Study questions.
(1) Please answer these questions using the article on iOS and Android:
(a) What was Apple's top secret project first known as?
(b) In what year did Google unveil the first Android phone?
(c) Which Android version was running on the writer's Nexus 4 in late 2012?
(2) Print the part of the article on iOS and Android from "That said, when" to "Android 4.4 Kitkat)".

Passage for review.
Everybody’s familiar with the battle between the iOS and Android platforms. Although iOS has made an enormous impact on the mobile environment in the US, on a global scale it is still not the most dominant smartphone platform. Apple’s original intent was to be the pioneer of a platform which was not merely a cell phone but could also play music, shoot photos and video, and download thousands of multipurpose apps—all on the same device. This top secret project—first known as “Project Purple” began in 2004 with 1,000 employees and three years hence resulted in the very first iPhone. Such was the visionary thinking of Steve Jobs and his team.
Meanwhile, in 2007 Google also unveiled their competitive attempt—the first Android phone. Since then, the Android platform has been progressing from bad to better. This is Google’s way; they like to experiment. While it’s true that this Android OS is a nightmare for mobile developers, since Android is open source, it supports literally hundreds of devices, each with its own hardware characteristics (some of which include an evident lack of memory). Google also suffers from the disadvantage that comes with having to support multiple versions of Android. But they are well aware of all this requires, the proof being that premium phones like the Samsung Galaxy S5, Google’s Nexus 5, Sony Xperia Z2 and other devices are beginning to standardize, and are finally posing a very real challenge to Apple devices, some of them with better hardware and software features.
That said, when it comes to UX and UI design, there is no clear winner. The reason is both platforms are rapidly merging into one single style of user interface and interaction. Remember back when Android was already using flat design and iOS wasn’t? Remember when Android provided easy-to-access panels for notifications and settings and iOS didn’t? Well, I do. In late 2012 I had a Nexus 4 running Android 4.1—Jelly Bean: elegant, flat design, better performance, and a renewed UI style following Android 2.3 (Gingerbread).
The progressions of Android UI look and feel
(Left: Android 1.5 Cupcake, Middle: Android 2.3 Gingerbread, Right: Android 4.4 Kitkat)

Provided data.
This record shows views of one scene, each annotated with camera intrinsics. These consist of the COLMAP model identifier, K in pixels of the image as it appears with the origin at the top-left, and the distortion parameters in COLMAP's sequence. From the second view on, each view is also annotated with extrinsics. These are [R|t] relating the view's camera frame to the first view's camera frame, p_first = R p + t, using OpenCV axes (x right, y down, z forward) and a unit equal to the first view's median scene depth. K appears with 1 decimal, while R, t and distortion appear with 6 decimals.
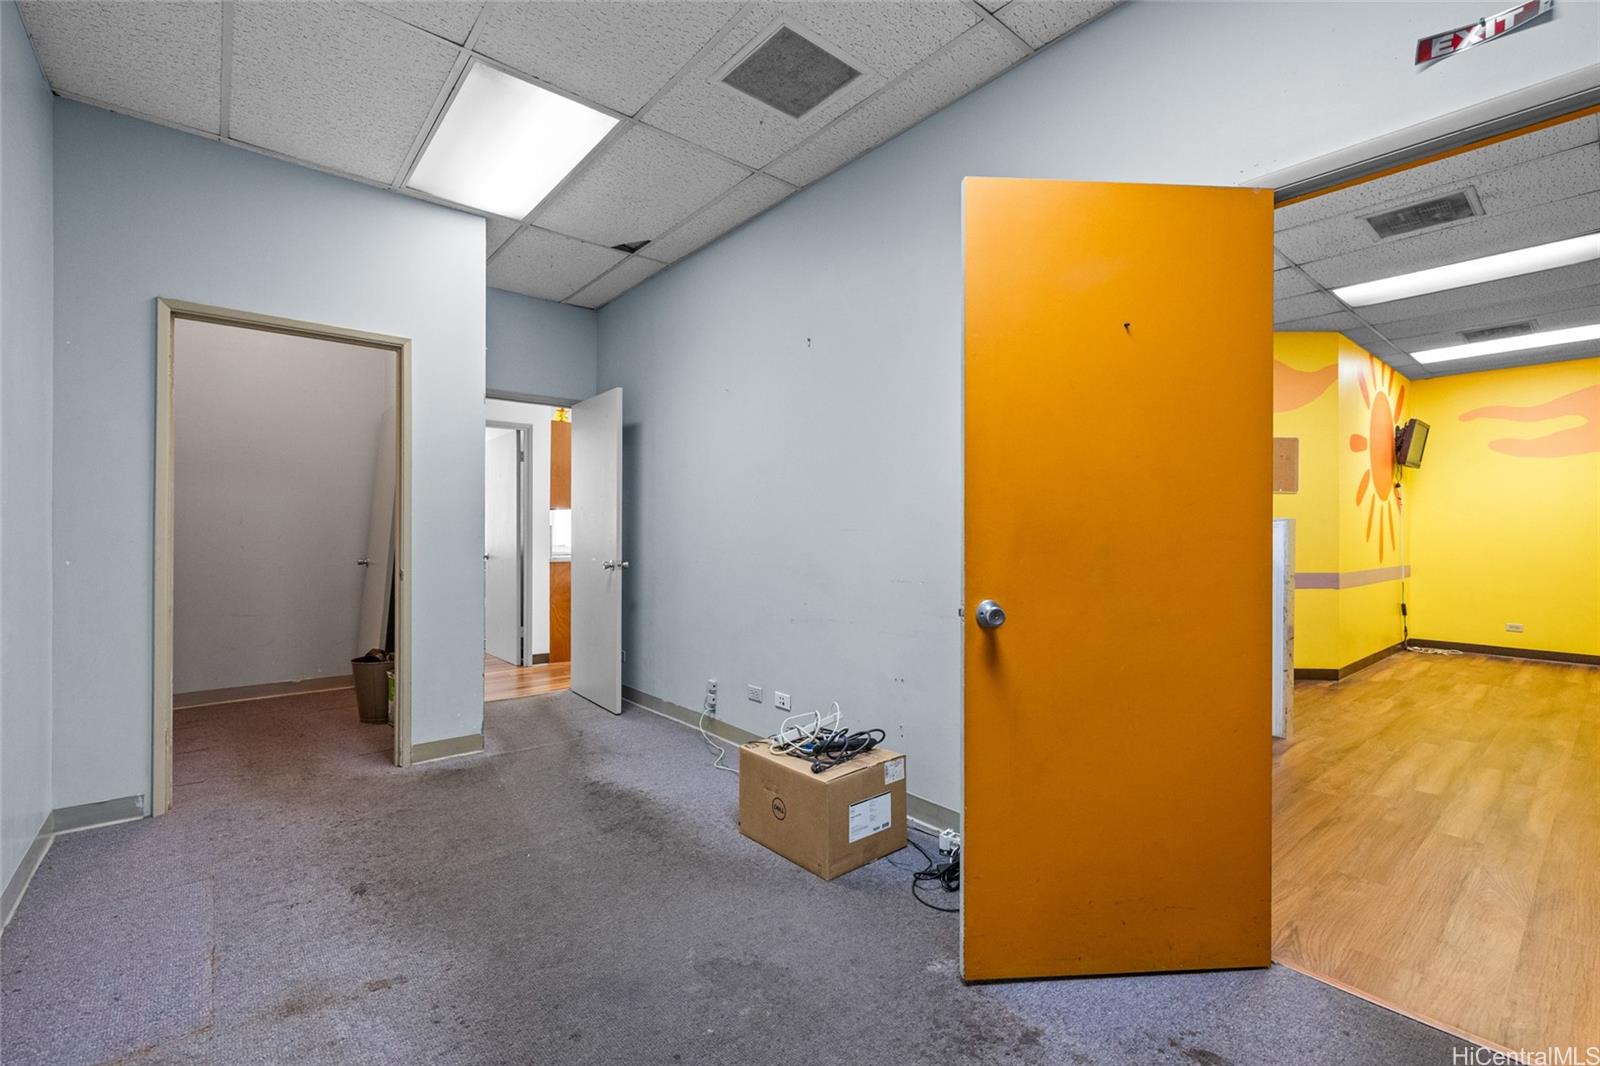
lens RADIAL K [[689.3, 0, 813.7], [0, 689.3, 529.4], [0, 0, 1]] dist [0.000224, -0.000148]
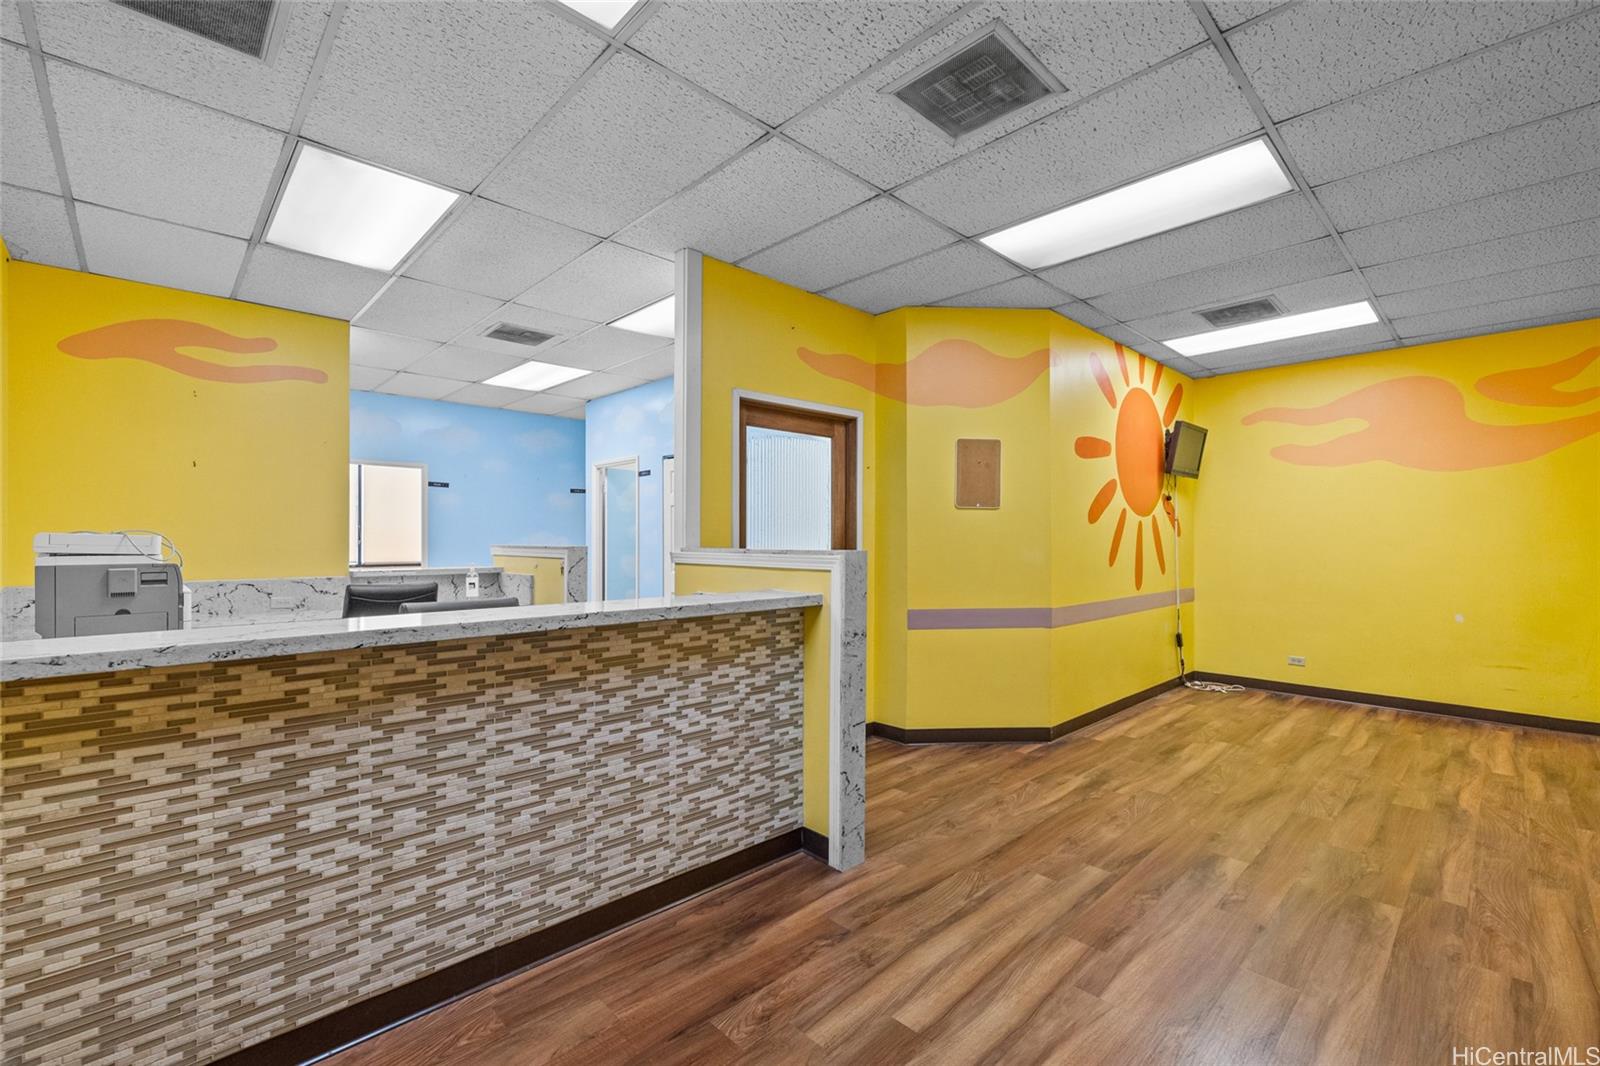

Answers for the exercise.
(1)
(a) Project Purple
(b) 2007
(c) Android 4.1 (Jelly Bean)

(2)
That said, when it comes to UX and UI design, there is no clear winner. The reason is both platforms are rapidly merging into one single style of user interface and interaction. Remember back when Android was already using flat design and iOS wasn’t? Remember when Android provided easy-to-access panels for notifications and settings and iOS didn’t? Well, I do. In late 2012 I had a Nexus 4 running Android 4.1—Jelly Bean: elegant, flat design, better performance, and a renewed UI style following Android 2.3 (Gingerbread).
The progressions of Android UI look and feel
(Left: Android 1.5 Cupcake, Middle: Android 2.3 Gingerbread, Right: Android 4.4 Kitkat)